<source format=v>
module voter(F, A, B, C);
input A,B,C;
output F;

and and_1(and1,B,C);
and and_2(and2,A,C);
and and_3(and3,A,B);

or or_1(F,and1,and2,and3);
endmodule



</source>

----------------------------------------

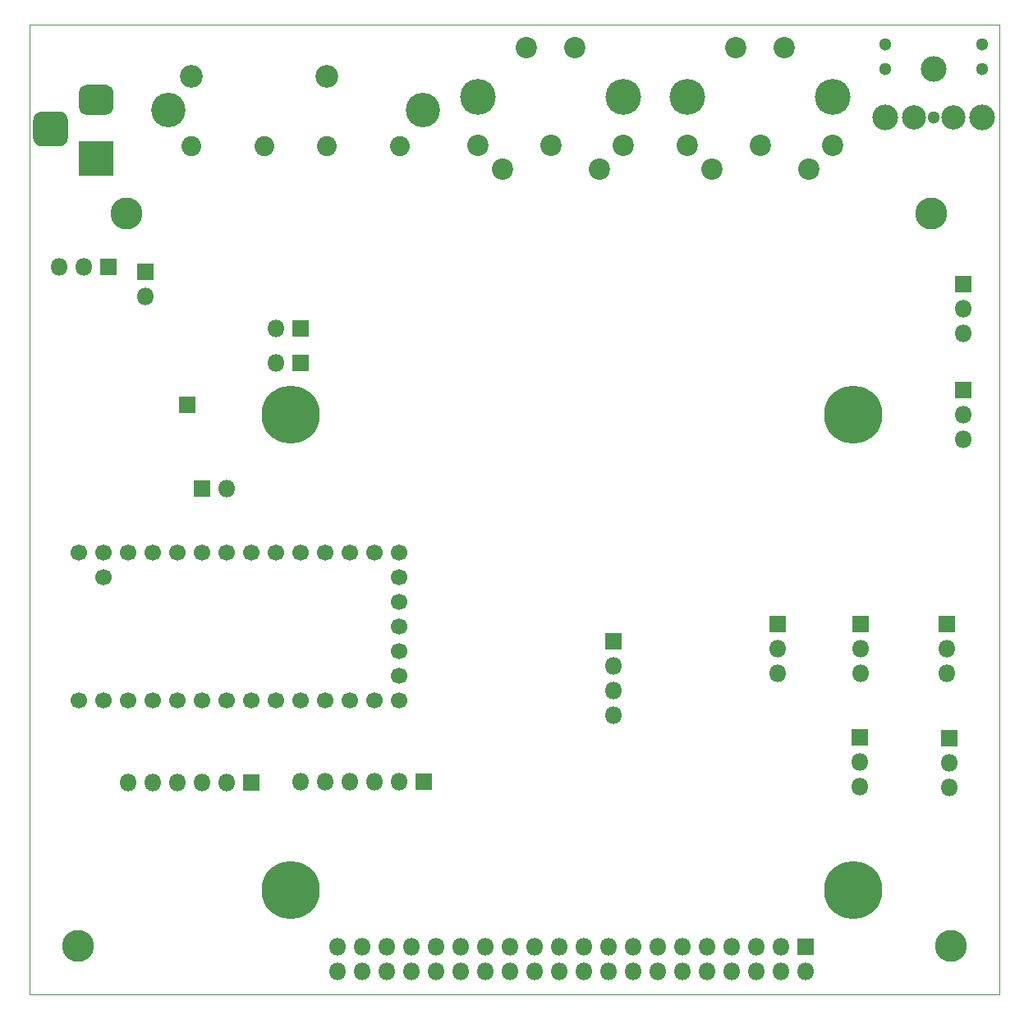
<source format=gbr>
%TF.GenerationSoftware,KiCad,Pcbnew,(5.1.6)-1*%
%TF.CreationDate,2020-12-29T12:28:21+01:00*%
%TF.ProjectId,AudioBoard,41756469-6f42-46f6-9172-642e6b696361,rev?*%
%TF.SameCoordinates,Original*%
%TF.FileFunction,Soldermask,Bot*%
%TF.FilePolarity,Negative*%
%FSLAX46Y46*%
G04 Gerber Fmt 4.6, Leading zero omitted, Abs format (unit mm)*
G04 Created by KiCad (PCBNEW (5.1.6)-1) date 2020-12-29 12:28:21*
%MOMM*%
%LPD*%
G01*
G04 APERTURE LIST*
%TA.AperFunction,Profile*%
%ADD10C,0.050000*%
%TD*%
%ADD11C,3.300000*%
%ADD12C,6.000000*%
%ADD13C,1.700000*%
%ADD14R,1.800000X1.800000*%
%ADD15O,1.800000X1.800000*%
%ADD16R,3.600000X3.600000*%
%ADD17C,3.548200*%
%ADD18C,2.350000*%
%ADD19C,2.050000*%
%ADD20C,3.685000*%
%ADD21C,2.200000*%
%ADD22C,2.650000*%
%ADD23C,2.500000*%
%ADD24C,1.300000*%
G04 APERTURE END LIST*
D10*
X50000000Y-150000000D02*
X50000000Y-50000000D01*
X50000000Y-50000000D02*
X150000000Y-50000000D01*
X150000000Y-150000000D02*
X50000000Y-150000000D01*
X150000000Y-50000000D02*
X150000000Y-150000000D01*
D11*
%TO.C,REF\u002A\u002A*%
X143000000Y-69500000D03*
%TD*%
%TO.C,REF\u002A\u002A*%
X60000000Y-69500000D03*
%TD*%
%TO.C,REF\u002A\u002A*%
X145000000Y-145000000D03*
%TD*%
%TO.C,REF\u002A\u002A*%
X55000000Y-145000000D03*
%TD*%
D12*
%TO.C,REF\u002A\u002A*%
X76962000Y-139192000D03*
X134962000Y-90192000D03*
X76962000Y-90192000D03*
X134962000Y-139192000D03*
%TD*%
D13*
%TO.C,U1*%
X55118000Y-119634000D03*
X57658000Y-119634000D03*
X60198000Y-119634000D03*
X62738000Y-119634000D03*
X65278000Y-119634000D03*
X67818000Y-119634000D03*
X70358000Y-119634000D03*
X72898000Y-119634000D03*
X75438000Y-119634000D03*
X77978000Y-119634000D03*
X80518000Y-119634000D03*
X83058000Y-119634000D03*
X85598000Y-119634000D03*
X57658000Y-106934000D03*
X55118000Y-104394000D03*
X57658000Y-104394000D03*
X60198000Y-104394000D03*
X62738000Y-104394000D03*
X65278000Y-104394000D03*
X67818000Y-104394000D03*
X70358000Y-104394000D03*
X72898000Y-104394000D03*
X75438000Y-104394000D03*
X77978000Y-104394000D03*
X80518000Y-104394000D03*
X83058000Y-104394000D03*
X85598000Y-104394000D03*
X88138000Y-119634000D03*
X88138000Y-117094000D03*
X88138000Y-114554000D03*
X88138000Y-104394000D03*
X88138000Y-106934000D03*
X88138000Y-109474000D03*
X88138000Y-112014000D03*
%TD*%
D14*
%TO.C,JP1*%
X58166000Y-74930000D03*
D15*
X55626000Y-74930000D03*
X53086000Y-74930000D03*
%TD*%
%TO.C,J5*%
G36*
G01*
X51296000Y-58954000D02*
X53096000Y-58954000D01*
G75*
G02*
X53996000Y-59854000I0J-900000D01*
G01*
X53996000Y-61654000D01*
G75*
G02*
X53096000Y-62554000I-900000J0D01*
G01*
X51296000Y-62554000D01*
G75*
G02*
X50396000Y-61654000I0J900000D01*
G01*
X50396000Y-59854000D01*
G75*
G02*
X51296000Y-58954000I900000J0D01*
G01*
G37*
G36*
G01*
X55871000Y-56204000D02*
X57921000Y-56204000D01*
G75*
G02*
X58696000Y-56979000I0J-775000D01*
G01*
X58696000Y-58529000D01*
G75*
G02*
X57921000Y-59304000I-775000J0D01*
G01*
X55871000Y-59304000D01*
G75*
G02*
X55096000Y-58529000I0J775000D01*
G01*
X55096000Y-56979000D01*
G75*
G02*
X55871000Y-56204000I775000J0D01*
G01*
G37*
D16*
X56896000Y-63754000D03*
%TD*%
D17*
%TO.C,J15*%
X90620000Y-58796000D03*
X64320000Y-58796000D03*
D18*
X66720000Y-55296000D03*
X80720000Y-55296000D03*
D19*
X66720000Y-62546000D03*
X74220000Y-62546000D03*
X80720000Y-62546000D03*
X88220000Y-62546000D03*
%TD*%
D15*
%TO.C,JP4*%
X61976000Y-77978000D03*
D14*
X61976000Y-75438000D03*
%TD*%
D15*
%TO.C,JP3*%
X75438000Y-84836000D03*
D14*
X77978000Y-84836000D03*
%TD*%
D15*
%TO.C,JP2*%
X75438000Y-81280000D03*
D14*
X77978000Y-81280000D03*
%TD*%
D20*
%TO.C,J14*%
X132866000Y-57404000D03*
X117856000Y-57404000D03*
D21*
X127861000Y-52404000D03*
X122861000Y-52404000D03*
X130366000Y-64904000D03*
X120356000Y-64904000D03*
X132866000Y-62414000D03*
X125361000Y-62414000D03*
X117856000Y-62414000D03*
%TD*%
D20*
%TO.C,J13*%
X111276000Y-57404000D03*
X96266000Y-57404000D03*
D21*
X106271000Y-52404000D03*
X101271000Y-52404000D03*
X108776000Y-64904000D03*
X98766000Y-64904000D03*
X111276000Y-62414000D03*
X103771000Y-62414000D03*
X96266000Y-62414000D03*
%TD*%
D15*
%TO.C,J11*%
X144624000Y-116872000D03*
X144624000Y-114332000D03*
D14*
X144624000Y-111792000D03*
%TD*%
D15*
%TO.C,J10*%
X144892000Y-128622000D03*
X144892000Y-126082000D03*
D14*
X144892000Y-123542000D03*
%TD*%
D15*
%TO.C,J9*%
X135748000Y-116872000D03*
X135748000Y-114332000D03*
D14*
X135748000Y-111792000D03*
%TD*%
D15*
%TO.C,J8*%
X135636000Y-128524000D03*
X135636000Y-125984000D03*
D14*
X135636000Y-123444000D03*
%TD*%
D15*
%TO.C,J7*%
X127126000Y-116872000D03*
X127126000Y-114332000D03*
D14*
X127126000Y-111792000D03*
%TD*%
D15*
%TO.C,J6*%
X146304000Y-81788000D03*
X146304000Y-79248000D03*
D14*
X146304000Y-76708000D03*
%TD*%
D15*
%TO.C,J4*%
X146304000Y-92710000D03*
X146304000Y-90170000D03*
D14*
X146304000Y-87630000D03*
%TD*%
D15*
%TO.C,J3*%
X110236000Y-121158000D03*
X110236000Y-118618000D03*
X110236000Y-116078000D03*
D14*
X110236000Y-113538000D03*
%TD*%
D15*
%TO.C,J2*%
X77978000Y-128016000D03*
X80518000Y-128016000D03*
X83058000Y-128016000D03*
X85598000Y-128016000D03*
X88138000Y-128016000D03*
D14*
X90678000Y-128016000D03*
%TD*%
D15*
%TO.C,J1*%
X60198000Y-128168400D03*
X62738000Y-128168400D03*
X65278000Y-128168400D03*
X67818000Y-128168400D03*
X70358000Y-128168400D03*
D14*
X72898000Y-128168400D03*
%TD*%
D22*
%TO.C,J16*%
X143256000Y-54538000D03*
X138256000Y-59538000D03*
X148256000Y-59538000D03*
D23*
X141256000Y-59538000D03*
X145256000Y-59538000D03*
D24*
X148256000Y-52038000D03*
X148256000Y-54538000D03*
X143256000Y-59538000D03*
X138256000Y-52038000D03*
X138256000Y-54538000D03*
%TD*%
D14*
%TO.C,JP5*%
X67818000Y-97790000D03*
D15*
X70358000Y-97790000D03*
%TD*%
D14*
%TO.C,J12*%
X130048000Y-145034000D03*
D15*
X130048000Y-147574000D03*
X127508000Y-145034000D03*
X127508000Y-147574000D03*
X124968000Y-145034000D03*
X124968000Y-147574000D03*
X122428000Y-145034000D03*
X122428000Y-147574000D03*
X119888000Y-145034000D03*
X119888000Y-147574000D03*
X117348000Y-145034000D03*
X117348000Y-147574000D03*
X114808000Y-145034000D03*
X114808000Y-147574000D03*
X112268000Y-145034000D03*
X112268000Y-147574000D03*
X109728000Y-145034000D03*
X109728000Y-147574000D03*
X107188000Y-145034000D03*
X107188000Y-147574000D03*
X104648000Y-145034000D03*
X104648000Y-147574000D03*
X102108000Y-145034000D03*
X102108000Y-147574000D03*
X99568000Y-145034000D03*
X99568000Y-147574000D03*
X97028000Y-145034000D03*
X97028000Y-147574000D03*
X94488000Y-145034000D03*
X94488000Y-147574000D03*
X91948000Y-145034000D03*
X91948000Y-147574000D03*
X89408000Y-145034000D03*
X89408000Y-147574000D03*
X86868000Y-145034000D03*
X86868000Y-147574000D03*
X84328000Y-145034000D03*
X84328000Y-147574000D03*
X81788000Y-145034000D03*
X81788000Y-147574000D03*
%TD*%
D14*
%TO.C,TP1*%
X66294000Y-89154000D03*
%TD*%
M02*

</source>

----------------------------------------

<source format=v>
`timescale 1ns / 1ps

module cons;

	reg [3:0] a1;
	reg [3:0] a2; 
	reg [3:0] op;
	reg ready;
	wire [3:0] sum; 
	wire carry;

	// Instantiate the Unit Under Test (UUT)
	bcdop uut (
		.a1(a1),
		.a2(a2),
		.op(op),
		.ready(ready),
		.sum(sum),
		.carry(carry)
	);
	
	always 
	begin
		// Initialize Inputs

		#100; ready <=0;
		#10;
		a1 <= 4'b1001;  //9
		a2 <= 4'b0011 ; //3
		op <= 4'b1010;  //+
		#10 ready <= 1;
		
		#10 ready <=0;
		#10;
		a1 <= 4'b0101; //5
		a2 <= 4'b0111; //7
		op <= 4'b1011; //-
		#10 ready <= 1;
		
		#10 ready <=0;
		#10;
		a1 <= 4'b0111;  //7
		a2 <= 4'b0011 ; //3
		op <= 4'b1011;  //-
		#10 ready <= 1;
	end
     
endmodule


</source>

----------------------------------------

### Exercise goal
Beginning with the line containing "X143256000Y-59538000D03*" and ending with the line containing "X117348000Y-145034000D03*", extract those lines exactly from the listing above, and only those.

### Reply
X143256000Y-59538000D03*
X138256000Y-52038000D03*
X138256000Y-54538000D03*
%TD*%
D14*
%TO.C,JP5*%
X67818000Y-97790000D03*
D15*
X70358000Y-97790000D03*
%TD*%
D14*
%TO.C,J12*%
X130048000Y-145034000D03*
D15*
X130048000Y-147574000D03*
X127508000Y-145034000D03*
X127508000Y-147574000D03*
X124968000Y-145034000D03*
X124968000Y-147574000D03*
X122428000Y-145034000D03*
X122428000Y-147574000D03*
X119888000Y-145034000D03*
X119888000Y-147574000D03*
X117348000Y-145034000D03*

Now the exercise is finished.